Thank you to all those who have contacted me about the World Health Organization’s (WHO) position on e-cigarettes.

The WHO Framework Convention on Tobacco Control (FCTC) is an international treaty developed to combat the global tobacco epidemic. The Conference of the Parties (COP) to the FCTC is the governing body of the treaty. It meets every two years and COP10 – the tenth meeting – is scheduled to take place in Panama in February 2024, delayed from November 2023.

Smoking remains the leading cause of preventable illness and death. E-cigarettes can be valuable as an aid to help smokers quit.
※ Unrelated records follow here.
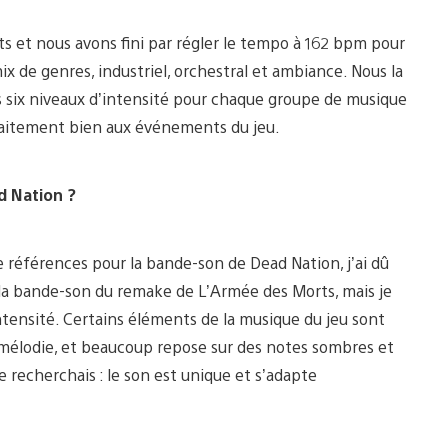
s et nous avons fini par régler le tempo à 162 bpm pour
x de genres, industriel, orchestral et ambiance. Nous la
ns six niveaux d’intensité pour chaque groupe de musique
rfaitement bien aux événements du jeu.
d Nation ?
de références pour la bande-son de Dead Nation, j’ai dû
c la bande-son du remake de L’Armée des Morts, mais je
ntensité. Certains éléments de la musique du jeu sont
e mélodie, et beaucoup repose sur des notes sombres et
je recherchais : le son est unique et s’adapte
They are part of the drive towards a smoke-free society and evidence shows a positive association with quit success.

From personal experience, I know that vaping can make a huge difference in giving up smoking. As a former smoker myself, I successfully used vaping to help myself quit, and have seen similar results in family and friends who have taken up vaping as a replacement to smoking. In my opinion, there is no more effective way of giving up smoking than e-cigarettes.

I am concerned about the rising prevalence of e-cigarette use among children, and there do need to be safeguards in place to protect young people from taking up both smoking and vaping. However, most people who use e-cigarettes are former or current smokers – according to ASH (Action on Smoking and Health) 56% of those who use vapes are former smokers and 37% are current smokers. I believe that the greatest threat to public health comes from smoking, not from vaping.
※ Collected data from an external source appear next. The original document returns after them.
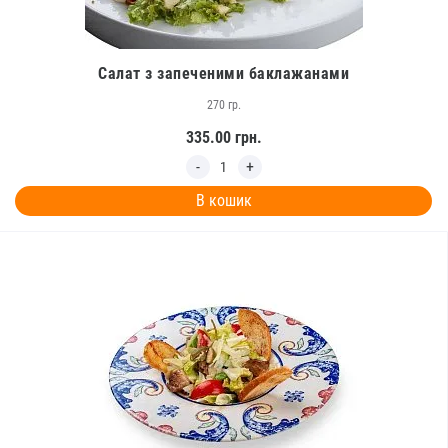
Салат з запеченими баклажанами
270 гр.
335.00
грн.
В кошик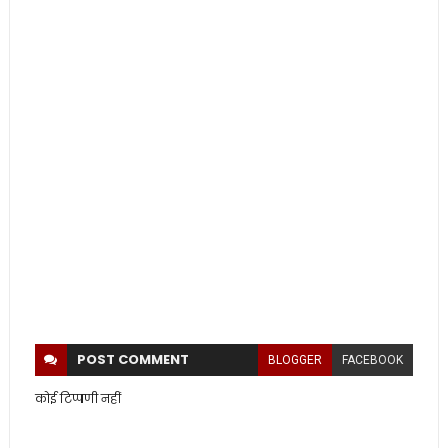
POST
COMMENT
BLOGGER
FACEBOOK
कोई टिप्पणी नहीं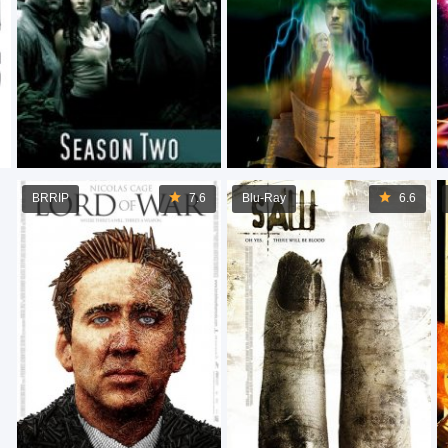
BRRIP
7.6
Blu-Ray
6.6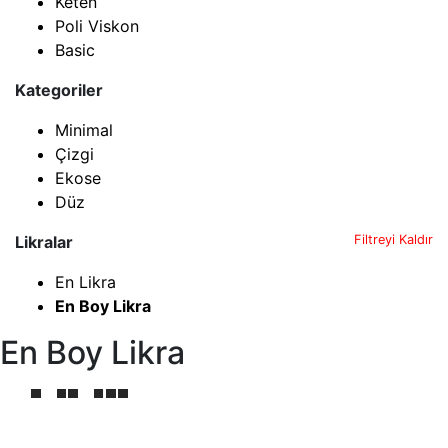
Keten
Poli Viskon
Basic
Kategoriler
Minimal
Çizgi
Ekose
Düz
Likralar
Filtreyi Kaldır
En Likra
En Boy Likra
En Boy Likra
E-cigarettes are a measure that should sit within a broader public health strategy to help people live well for longer. Vapes should not be branded and advertised in a way that appeals to children who do not currently smoke. I believe we should work collaboratively with local councils and the NHS to ensure e-cigarettes are being used as a method for smokers to quit.

I would also like to see increased Government research into the impact of vaping compared to smoking. Smoking is far more harmful than vaping, yet 40% of smokers believe the opposite. I agree with the position of the UK’s Chief Medical Officer Chris Witty, who has advised that ‘if you smoke, vaping is much safer; if you don’t smoke, don’t vape; marketing vapes to children is utterly unacceptable’. It is important that, in this debate over how to protect children and young people from vaping, we do not demonise an effective tool to combat smoking or lead people to believe that the two have a similar impact on overall health.
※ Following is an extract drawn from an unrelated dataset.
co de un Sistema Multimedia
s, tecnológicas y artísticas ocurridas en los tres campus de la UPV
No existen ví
If we want to build a healthier and fairer future, we need bold measures to tackle smoking and improve public health. I am committed to a long-term plan for reform of our health service, shifting the focus of care into the community, and putting prevention and early intervention at its heart. Under the plan, public health services would be supported with the resources they need to improve population health and tackle inequalities.

Thank you once again to all who have contacted me about this issue.